The task
Using the data below, please return every line exactly as given.

Supplied material
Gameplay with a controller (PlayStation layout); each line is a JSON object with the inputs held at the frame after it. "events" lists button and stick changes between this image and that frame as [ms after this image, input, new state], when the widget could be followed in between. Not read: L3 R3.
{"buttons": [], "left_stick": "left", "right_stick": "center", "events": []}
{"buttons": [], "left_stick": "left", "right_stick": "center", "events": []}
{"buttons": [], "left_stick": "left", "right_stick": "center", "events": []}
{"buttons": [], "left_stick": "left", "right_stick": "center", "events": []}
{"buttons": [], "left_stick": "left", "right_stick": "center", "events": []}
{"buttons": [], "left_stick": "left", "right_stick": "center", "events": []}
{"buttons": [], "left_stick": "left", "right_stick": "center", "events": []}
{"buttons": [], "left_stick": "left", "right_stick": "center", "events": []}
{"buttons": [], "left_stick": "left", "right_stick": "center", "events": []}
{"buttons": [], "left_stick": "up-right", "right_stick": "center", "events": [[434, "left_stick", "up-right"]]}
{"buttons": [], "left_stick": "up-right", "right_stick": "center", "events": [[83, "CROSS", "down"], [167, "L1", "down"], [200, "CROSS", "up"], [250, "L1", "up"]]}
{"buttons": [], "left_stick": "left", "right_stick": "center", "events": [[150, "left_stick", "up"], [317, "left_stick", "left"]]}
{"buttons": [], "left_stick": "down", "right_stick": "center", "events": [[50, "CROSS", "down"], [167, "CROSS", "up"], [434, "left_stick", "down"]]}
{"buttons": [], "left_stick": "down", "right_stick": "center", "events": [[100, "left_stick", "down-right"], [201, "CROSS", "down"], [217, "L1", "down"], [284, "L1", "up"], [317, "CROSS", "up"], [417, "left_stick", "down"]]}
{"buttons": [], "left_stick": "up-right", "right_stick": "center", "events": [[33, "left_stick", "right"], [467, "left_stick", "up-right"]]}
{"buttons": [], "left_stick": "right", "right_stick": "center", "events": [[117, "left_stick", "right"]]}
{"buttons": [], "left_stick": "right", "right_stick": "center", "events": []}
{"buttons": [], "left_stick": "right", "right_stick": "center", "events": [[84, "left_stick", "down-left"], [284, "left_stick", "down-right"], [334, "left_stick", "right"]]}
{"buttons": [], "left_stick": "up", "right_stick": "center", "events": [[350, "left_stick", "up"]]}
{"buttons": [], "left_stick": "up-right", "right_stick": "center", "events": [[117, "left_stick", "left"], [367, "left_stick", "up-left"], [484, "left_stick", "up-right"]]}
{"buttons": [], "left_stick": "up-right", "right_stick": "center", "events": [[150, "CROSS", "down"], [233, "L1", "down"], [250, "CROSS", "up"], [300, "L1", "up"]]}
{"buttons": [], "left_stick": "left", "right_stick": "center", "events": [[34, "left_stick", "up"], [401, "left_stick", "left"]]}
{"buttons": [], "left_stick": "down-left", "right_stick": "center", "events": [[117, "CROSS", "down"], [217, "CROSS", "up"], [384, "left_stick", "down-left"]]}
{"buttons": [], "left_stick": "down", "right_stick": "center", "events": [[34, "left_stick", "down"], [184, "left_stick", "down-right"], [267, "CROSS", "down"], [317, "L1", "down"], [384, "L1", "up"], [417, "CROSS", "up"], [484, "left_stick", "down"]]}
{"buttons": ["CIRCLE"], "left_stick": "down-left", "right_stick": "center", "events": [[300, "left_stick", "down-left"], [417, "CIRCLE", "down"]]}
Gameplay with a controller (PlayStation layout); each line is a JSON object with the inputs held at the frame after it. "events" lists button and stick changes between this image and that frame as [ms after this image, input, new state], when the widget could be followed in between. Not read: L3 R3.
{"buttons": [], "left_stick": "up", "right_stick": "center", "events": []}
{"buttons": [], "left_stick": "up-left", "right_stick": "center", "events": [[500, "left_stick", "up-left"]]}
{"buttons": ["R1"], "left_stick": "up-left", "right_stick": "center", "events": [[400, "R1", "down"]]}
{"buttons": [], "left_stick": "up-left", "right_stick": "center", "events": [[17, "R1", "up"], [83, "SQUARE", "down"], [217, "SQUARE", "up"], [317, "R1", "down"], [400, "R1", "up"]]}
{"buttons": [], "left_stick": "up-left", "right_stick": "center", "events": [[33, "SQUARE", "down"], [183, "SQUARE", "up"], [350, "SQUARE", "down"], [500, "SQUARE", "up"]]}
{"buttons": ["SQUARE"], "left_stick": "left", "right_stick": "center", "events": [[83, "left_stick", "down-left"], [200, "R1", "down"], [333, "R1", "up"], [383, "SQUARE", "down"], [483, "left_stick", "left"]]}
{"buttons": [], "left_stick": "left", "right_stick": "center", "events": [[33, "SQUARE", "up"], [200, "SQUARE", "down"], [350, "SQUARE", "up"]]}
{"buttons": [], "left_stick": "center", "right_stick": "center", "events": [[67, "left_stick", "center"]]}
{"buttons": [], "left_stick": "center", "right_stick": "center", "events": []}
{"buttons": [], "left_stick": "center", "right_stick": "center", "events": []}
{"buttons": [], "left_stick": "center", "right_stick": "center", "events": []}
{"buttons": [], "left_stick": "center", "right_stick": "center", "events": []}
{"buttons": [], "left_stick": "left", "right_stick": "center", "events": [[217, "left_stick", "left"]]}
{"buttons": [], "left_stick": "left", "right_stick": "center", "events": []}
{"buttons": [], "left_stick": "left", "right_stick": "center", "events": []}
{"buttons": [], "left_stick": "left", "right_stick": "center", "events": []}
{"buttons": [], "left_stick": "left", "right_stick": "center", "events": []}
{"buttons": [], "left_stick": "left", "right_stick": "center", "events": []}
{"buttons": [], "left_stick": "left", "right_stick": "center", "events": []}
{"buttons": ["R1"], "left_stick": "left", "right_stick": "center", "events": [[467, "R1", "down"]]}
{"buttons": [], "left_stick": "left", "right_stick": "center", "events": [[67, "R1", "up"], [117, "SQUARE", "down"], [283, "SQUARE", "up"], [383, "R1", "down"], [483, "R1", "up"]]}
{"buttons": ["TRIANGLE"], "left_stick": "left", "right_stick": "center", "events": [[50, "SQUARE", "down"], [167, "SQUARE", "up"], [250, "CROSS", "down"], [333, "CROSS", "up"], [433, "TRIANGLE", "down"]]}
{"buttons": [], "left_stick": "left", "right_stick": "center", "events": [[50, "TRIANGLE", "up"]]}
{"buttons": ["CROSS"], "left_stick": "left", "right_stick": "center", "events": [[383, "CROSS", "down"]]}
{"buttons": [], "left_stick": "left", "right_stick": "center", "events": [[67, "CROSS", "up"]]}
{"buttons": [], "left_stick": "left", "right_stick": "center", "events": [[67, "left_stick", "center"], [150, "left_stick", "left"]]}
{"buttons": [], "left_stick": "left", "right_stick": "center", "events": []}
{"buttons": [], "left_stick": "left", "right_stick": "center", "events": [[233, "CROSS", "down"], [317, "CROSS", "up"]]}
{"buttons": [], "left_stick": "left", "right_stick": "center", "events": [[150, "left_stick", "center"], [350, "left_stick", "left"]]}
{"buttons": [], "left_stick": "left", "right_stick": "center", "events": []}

Answer to this problem
Gameplay with a controller (PlayStation layout); each line is a JSON object with the inputs held at the frame after it. "events" lists button and stick changes between this image and that frame as [ms after this image, input, new state], when the widget could be followed in between. Not read: L3 R3.
{"buttons": [], "left_stick": "left", "right_stick": "center", "events": []}
{"buttons": [], "left_stick": "left", "right_stick": "center", "events": []}
{"buttons": [], "left_stick": "left", "right_stick": "center", "events": []}
{"buttons": [], "left_stick": "left", "right_stick": "center", "events": []}
{"buttons": [], "left_stick": "left", "right_stick": "center", "events": []}
{"buttons": [], "left_stick": "left", "right_stick": "center", "events": []}
{"buttons": [], "left_stick": "left", "right_stick": "center", "events": []}
{"buttons": [], "left_stick": "left", "right_stick": "center", "events": []}
{"buttons": [], "left_stick": "left", "right_stick": "center", "events": []}
{"buttons": [], "left_stick": "up-right", "right_stick": "center", "events": [[434, "left_stick", "up-right"]]}
{"buttons": [], "left_stick": "up-right", "right_stick": "center", "events": [[83, "CROSS", "down"], [167, "L1", "down"], [200, "CROSS", "up"], [250, "L1", "up"]]}
{"buttons": [], "left_stick": "left", "right_stick": "center", "events": [[150, "left_stick", "up"], [317, "left_stick", "left"]]}
{"buttons": [], "left_stick": "down", "right_stick": "center", "events": [[50, "CROSS", "down"], [167, "CROSS", "up"], [434, "left_stick", "down"]]}
{"buttons": [], "left_stick": "down", "right_stick": "center", "events": [[100, "left_stick", "down-right"], [201, "CROSS", "down"], [217, "L1", "down"], [284, "L1", "up"], [317, "CROSS", "up"], [417, "left_stick", "down"]]}
{"buttons": [], "left_stick": "up-right", "right_stick": "center", "events": [[33, "left_stick", "right"], [467, "left_stick", "up-right"]]}
{"buttons": [], "left_stick": "right", "right_stick": "center", "events": [[117, "left_stick", "right"]]}
{"buttons": [], "left_stick": "right", "right_stick": "center", "events": []}
{"buttons": [], "left_stick": "right", "right_stick": "center", "events": [[84, "left_stick", "down-left"], [284, "left_stick", "down-right"], [334, "left_stick", "right"]]}
{"buttons": [], "left_stick": "up", "right_stick": "center", "events": [[350, "left_stick", "up"]]}
{"buttons": [], "left_stick": "up-right", "right_stick": "center", "events": [[117, "left_stick", "left"], [367, "left_stick", "up-left"], [484, "left_stick", "up-right"]]}
{"buttons": [], "left_stick": "up-right", "right_stick": "center", "events": [[150, "CROSS", "down"], [233, "L1", "down"], [250, "CROSS", "up"], [300, "L1", "up"]]}
{"buttons": [], "left_stick": "left", "right_stick": "center", "events": [[34, "left_stick", "up"], [401, "left_stick", "left"]]}
{"buttons": [], "left_stick": "down-left", "right_stick": "center", "events": [[117, "CROSS", "down"], [217, "CROSS", "up"], [384, "left_stick", "down-left"]]}
{"buttons": [], "left_stick": "down", "right_stick": "center", "events": [[34, "left_stick", "down"], [184, "left_stick", "down-right"], [267, "CROSS", "down"], [317, "L1", "down"], [384, "L1", "up"], [417, "CROSS", "up"], [484, "left_stick", "down"]]}
{"buttons": ["CIRCLE"], "left_stick": "down-left", "right_stick": "center", "events": [[300, "left_stick", "down-left"], [417, "CIRCLE", "down"]]}
Gameplay with a controller (PlayStation layout); each line is a JSON object with the inputs held at the frame after it. "events" lists button and stick changes between this image and that frame as [ms after this image, input, new state], when the widget could be followed in between. Not read: L3 R3.
{"buttons": [], "left_stick": "up", "right_stick": "center", "events": []}
{"buttons": [], "left_stick": "up-left", "right_stick": "center", "events": [[500, "left_stick", "up-left"]]}
{"buttons": ["R1"], "left_stick": "up-left", "right_stick": "center", "events": [[400, "R1", "down"]]}
{"buttons": [], "left_stick": "up-left", "right_stick": "center", "events": [[17, "R1", "up"], [83, "SQUARE", "down"], [217, "SQUARE", "up"], [317, "R1", "down"], [400, "R1", "up"]]}
{"buttons": [], "left_stick": "up-left", "right_stick": "center", "events": [[33, "SQUARE", "down"], [183, "SQUARE", "up"], [350, "SQUARE", "down"], [500, "SQUARE", "up"]]}
{"buttons": ["SQUARE"], "left_stick": "left", "right_stick": "center", "events": [[83, "left_stick", "down-left"], [200, "R1", "down"], [333, "R1", "up"], [383, "SQUARE", "down"], [483, "left_stick", "left"]]}
{"buttons": [], "left_stick": "left", "right_stick": "center", "events": [[33, "SQUARE", "up"], [200, "SQUARE", "down"], [350, "SQUARE", "up"]]}
{"buttons": [], "left_stick": "center", "right_stick": "center", "events": [[67, "left_stick", "center"]]}
{"buttons": [], "left_stick": "center", "right_stick": "center", "events": []}
{"buttons": [], "left_stick": "center", "right_stick": "center", "events": []}
{"buttons": [], "left_stick": "center", "right_stick": "center", "events": []}
{"buttons": [], "left_stick": "center", "right_stick": "center", "events": []}
{"buttons": [], "left_stick": "left", "right_stick": "center", "events": [[217, "left_stick", "left"]]}
{"buttons": [], "left_stick": "left", "right_stick": "center", "events": []}
{"buttons": [], "left_stick": "left", "right_stick": "center", "events": []}
{"buttons": [], "left_stick": "left", "right_stick": "center", "events": []}
{"buttons": [], "left_stick": "left", "right_stick": "center", "events": []}
{"buttons": [], "left_stick": "left", "right_stick": "center", "events": []}
{"buttons": [], "left_stick": "left", "right_stick": "center", "events": []}
{"buttons": ["R1"], "left_stick": "left", "right_stick": "center", "events": [[467, "R1", "down"]]}
{"buttons": [], "left_stick": "left", "right_stick": "center", "events": [[67, "R1", "up"], [117, "SQUARE", "down"], [283, "SQUARE", "up"], [383, "R1", "down"], [483, "R1", "up"]]}
{"buttons": ["TRIANGLE"], "left_stick": "left", "right_stick": "center", "events": [[50, "SQUARE", "down"], [167, "SQUARE", "up"], [250, "CROSS", "down"], [333, "CROSS", "up"], [433, "TRIANGLE", "down"]]}
{"buttons": [], "left_stick": "left", "right_stick": "center", "events": [[50, "TRIANGLE", "up"]]}
{"buttons": ["CROSS"], "left_stick": "left", "right_stick": "center", "events": [[383, "CROSS", "down"]]}
{"buttons": [], "left_stick": "left", "right_stick": "center", "events": [[67, "CROSS", "up"]]}
{"buttons": [], "left_stick": "left", "right_stick": "center", "events": [[67, "left_stick", "center"], [150, "left_stick", "left"]]}
{"buttons": [], "left_stick": "left", "right_stick": "center", "events": []}
{"buttons": [], "left_stick": "left", "right_stick": "center", "events": [[233, "CROSS", "down"], [317, "CROSS", "up"]]}
{"buttons": [], "left_stick": "left", "right_stick": "center", "events": [[150, "left_stick", "center"], [350, "left_stick", "left"]]}
{"buttons": [], "left_stick": "left", "right_stick": "center", "events": []}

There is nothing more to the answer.